-------- SELECTED TEXT --------
Full thread. Text transcription under cut.
John Bull @garius
One of the things I occasionally get paid to do by companies/execs is to tell them why everything seemed to SUDDENLY go wrong, and subs/readers dropped like a stone. So, with everything going on at Twitter rn, time for a thread about the Trust Thermocline /1
So: what's a thermocline?
Well large bodies of water are made of layers of differing temperatures. Like a layer cake. The top bit is where all the the waves happen and has a gradually decreasing temperature. Then SUDDENLY there's a point where it gets super-cold.
That suddenly is important. There's reasons for it (Science!) but it's just a good metaphor. Indeed you may also be interested in the "Thermocline of Truth" which a project management term for how things on a RAG board all suddenly go from amber to red.
But I digress.
The Trust Thermocline is something that, over (many) years of digital, I have seen both digital and regular content publishers hit time and time again. Despite warnings (at least when I've worked there). And it has a similar effect. You have lots of users then suddenly... nope.
-------- RECORDS PROVIDED --------
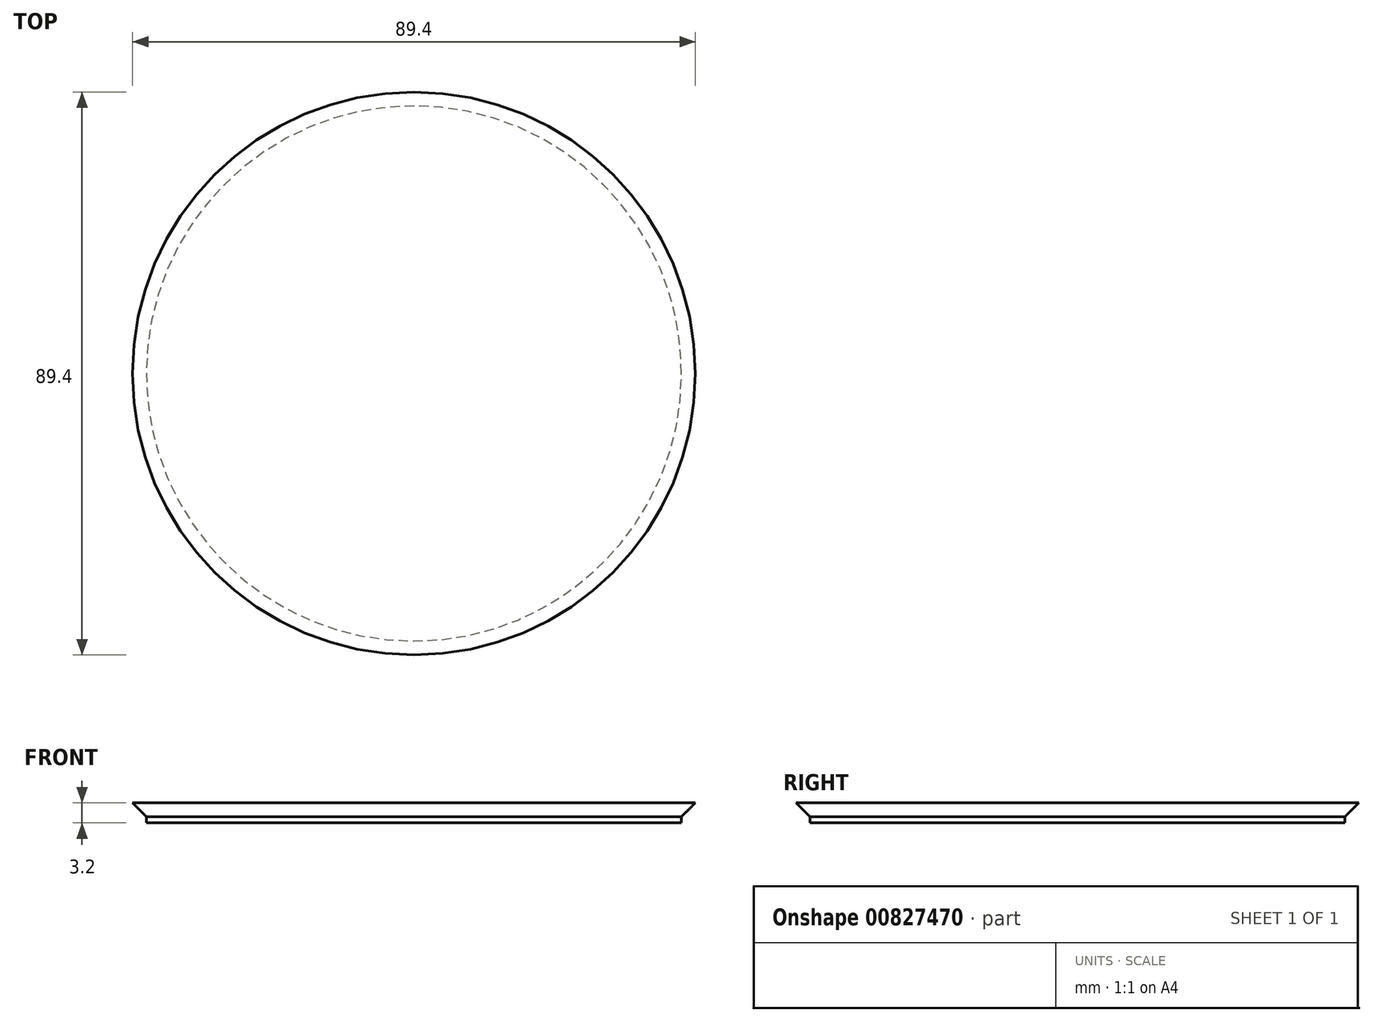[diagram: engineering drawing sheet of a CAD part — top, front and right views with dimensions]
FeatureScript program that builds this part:
annotation { "Feature Type Name" : "Feature", "Feature Type Description" : "" }
export const myFeature = defineFeature(function(context is Context, id is Id, definition is map)
    precondition{}
    {
        {
            var Q0;
            Q0=qCreatedBy(makeId("Top.planeOp"),FACE);
            var sketch = newSketch(context, id + "F0", { "sketchPlane" : qUnion([Q0])});
            skCircle(sketch, "E0", {"center": v(0, 0) * mm, "radius": 42.5 * mm});
            skSolve(sketch);
        }
        {
            var Q0;
            Q0=makeQuery(id+"F0.imprint","IMPRINT",FACE,{"disambiguationData":[TD([[makeQuery(id+"F0.imprint","IMPRINT",EDGE,{"derivedFrom":sQuery(id+"F0.wireOp",EDGE,"E0")}),1.0]])]});
            extrude(context, id + "F1", {"entities" : qUnion([Q0]), "depth" : 1 * mm, "offsetDistance" : 25 * mm});
        }
        {
            var Q0;
            Q0=makeQuery(id+"F1.opExtrude","CAP_FACE",FACE,{"disambiguationData":[OSD([sQuery(id+"F0.wireOp",EDGE,"E0")])],"isStart":false});
            extrude(context, id + "F2", {"entities" : qUnion([Q0]), "operationType" : NewBodyOperationType.ADD, "depth" : 2.2 * mm, "offsetDistance" : 25 * mm, "hasDraft" : true, "draftAngle" : 45 * degree});
        }
    });
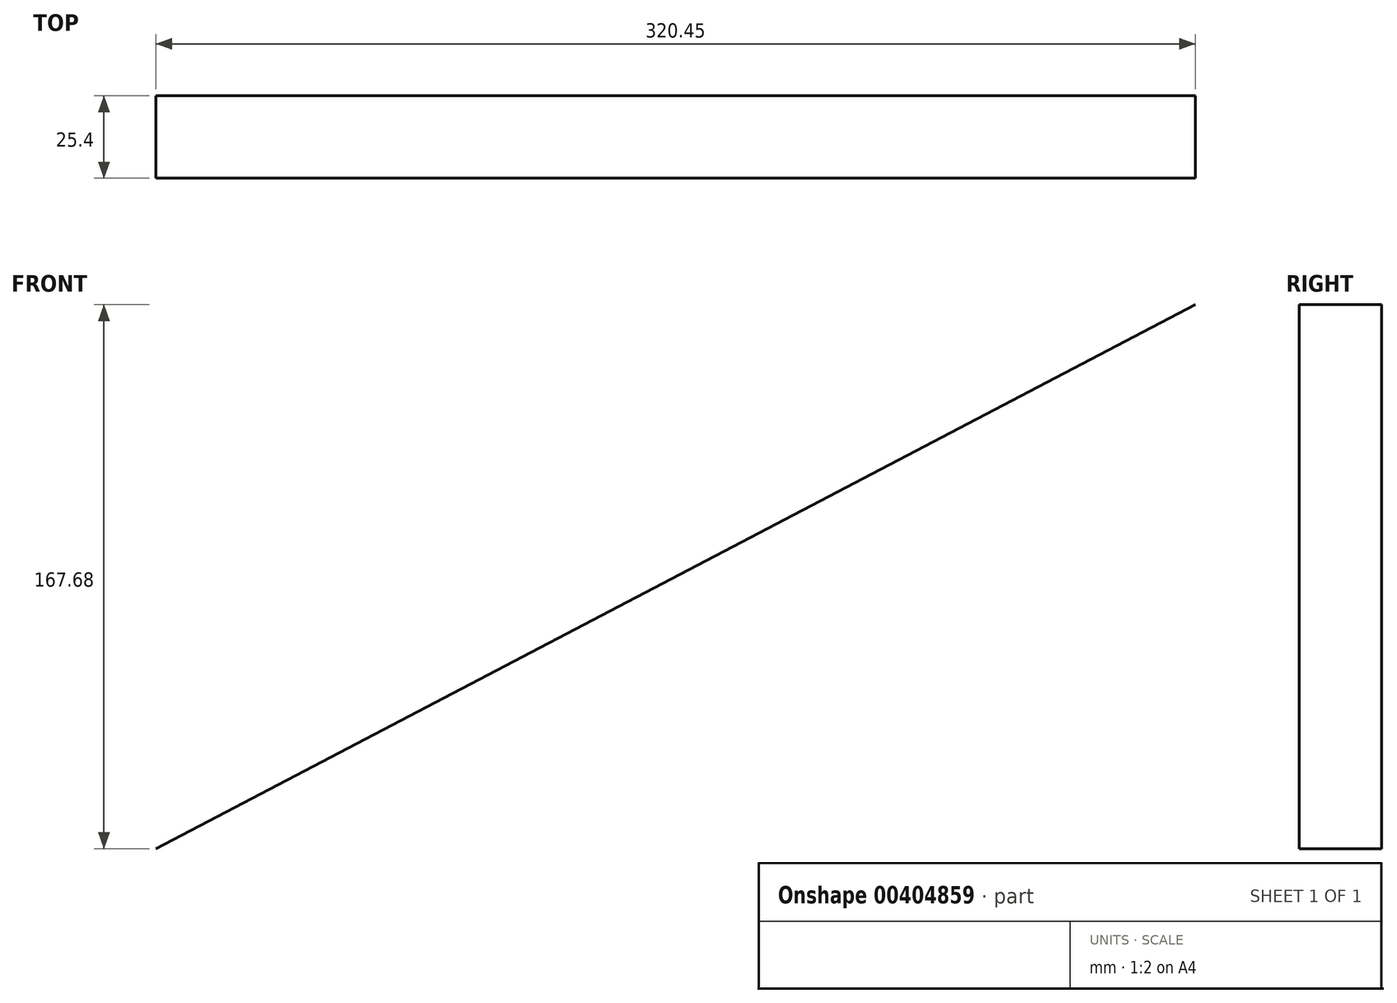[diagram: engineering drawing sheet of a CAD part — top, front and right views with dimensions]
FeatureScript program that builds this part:
annotation { "Feature Type Name" : "Feature", "Feature Type Description" : "" }
export const myFeature = defineFeature(function(context is Context, id is Id, definition is map)
    precondition{}
    {
        {
            var Q0;
            Q0=qCreatedBy(makeId("Front.planeOp"),FACE);
            cPlane(context, id + "F0", {"entities" : qUnion([Q0]), "cplaneType" : CPlaneType.OFFSET, "offset" : 25.4 * mm, "width" : 152.4 * mm, "height" : 152.4 * mm});
        }
        {
            var Q0;
            Q0=qCreatedBy(id+"F0.planeOp",FACE);
            var sketch = newSketch(context, id + "F1", { "sketchPlane" : qUnion([Q0])});
            skLineSegment(sketch, "E0", {"start": v(72.44, 67.54) * mm, "end": v(61, 22.65) * mm});
            skLineSegment(sketch, "E1", {"start": v(61, 22.65) * mm, "end": v(246.22, 130.76) * mm});
            skLineSegment(sketch, "E2", {"start": v(246.22, 130.76) * mm, "end": v(64.13, 34.9) * mm});
            skLineSegment(sketch, "E3", {"start": v(72.44, 67.54) * mm, "end": v(392.89, 235.22) * mm});
            skSolve(sketch);
        }
        {
            var Q0;
            Q0=sQuery(id+"F1.wireOp",EDGE,"E3");
            extrude(context, id + "F2", {"bodyType" : ToolBodyType.SURFACE, "surfaceEntities" : qUnion([Q0]), "oppositeDirection" : true, "depth" : 25.4 * mm});
        }
    });
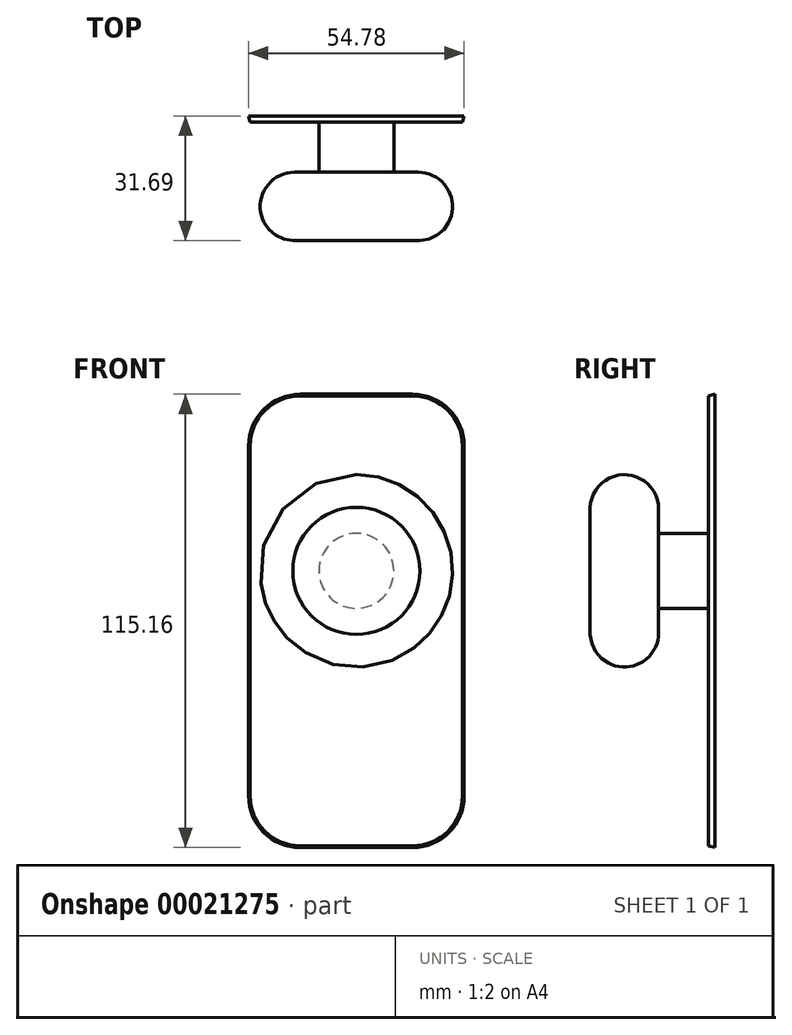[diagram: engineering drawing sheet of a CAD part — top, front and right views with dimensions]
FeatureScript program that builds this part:
annotation { "Feature Type Name" : "Feature", "Feature Type Description" : "" }
export const myFeature = defineFeature(function(context is Context, id is Id, definition is map)
    precondition{}
    {
        {
            var Q0;
            Q0=qCreatedBy(makeId("Top.planeOp"),FACE);
            var sketch = newSketch(context, id + "F0", { "sketchPlane" : qUnion([Q0])});
            skLineSegment(sketch, "E0", {"start": v(9.53, 0) * mm, "end": v(9.53, -12.7) * mm});
            skLineSegment(sketch, "E1", {"start": v(0, -30.1) * mm, "end": v(16.15, -30.1) * mm});
            skLineSegment(sketch, "E2", {"start": v(9.53, -12.7) * mm, "end": v(15.75, -12.7) * mm});
            skArc(sketch, "E3", {"start": v(16.15, -30.1) * mm, "mid": v(24.45, -21.2) * mm, "end": v(15.75, -12.7) * mm});
            skLineSegment(sketch, "E4", {"start": v(9.53, 0) * mm, "end": v(0, 0) * mm});
            skLineSegment(sketch, "E5", {"start": v(0, 0) * mm, "end": v(0, -30.1) * mm});
            skSolve(sketch);
        }
        {
            var Q0;
            Q0=qCreatedBy(makeId("Top.planeOp"),FACE);
            var sketch = newSketch(context, id + "F1", { "sketchPlane" : qUnion([Q0])});
            skLineSegment(sketch, "E6", {"start": v(0, 60.47) * mm, "end": v(0, -71.02) * mm});
            skSolve(sketch);
        }
        {
            var Q0;
            Q0 = qSketchRegion(id + "F0", true);
            var Q1;
            Q1=sQuery(id+"F1.wireOp",EDGE,"E6");
            revolve(context, id + "F2", {"entities" : qUnion([Q0]), "axis" : qUnion([Q1]), "revolveType" : RevolveType.FULL});
        }
        {
            var Q0;
            Q0=makeQuery(id+"F2.opRevolve","SWEPT_FACE",FACE,{"disambiguationData":[OSD([sQuery(id+"F0.wireOp",EDGE,"E4")])]});
            var sketch = newSketch(context, id + "F3", { "sketchPlane" : qUnion([Q0])});
            skLineSegment(sketch, "E7.rect.bottom", {"start": v(14.26, 44.45) * mm, "end": v(-14.26, 44.45) * mm});
            skLineSegment(sketch, "E7.rect.top", {"start": v(14.26, -69.85) * mm, "end": v(-14.26, -69.85) * mm});
            skLineSegment(sketch, "E7.rect.left", {"start": v(26.96, 31.75) * mm, "end": v(26.96, -57.15) * mm});
            skLineSegment(sketch, "E7.rect.right", {"start": v(-26.96, 31.75) * mm, "end": v(-26.96, -57.15) * mm});
            skPoint(sketch, "E7.rect.middle", {"position": v(0, -12.7) * mm});
            skPoint(sketch, "E8.visualSharp", {"position": v(-26.96, 44.45) * mm});
            skArc(sketch, "E8.filletArc", {"start": v(-14.26, 44.45) * mm, "mid": v(-23.24, 40.73) * mm, "end": v(-26.96, 31.75) * mm});
            skPoint(sketch, "E9.visualSharp", {"position": v(26.96, 44.45) * mm});
            skArc(sketch, "E9.filletArc", {"start": v(26.96, 31.75) * mm, "mid": v(23.24, 40.73) * mm, "end": v(14.26, 44.45) * mm});
            skPoint(sketch, "E10.visualSharp", {"position": v(-26.96, -69.85) * mm});
            skArc(sketch, "E10.filletArc", {"start": v(-26.96, -57.15) * mm, "mid": v(-23.24, -66.13) * mm, "end": v(-14.26, -69.85) * mm});
            skPoint(sketch, "E11.visualSharp", {"position": v(26.96, -69.85) * mm});
            skArc(sketch, "E11.filletArc", {"start": v(14.26, -69.85) * mm, "mid": v(23.24, -66.13) * mm, "end": v(26.96, -57.15) * mm});
            skSolve(sketch);
        }
        {
            var Q0;
            Q0 = qSketchRegion(id + "F3", true);
            extrude(context, id + "F4", {"entities" : qUnion([Q0]), "depth" : 1.6 * mm, "hasDraft" : true, "draftAngle" : 15 * degree});
        }
    });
--------
- [YOUR INSTRUCTIONS]
Quote every word or phrase that the thread about the Trust Thermocline puts in parentheses. The listing is separate material, unrelated to the thread about the Trust Thermocline.

- [THE RESPONSE]
- Science!
- many
- at least when I've worked there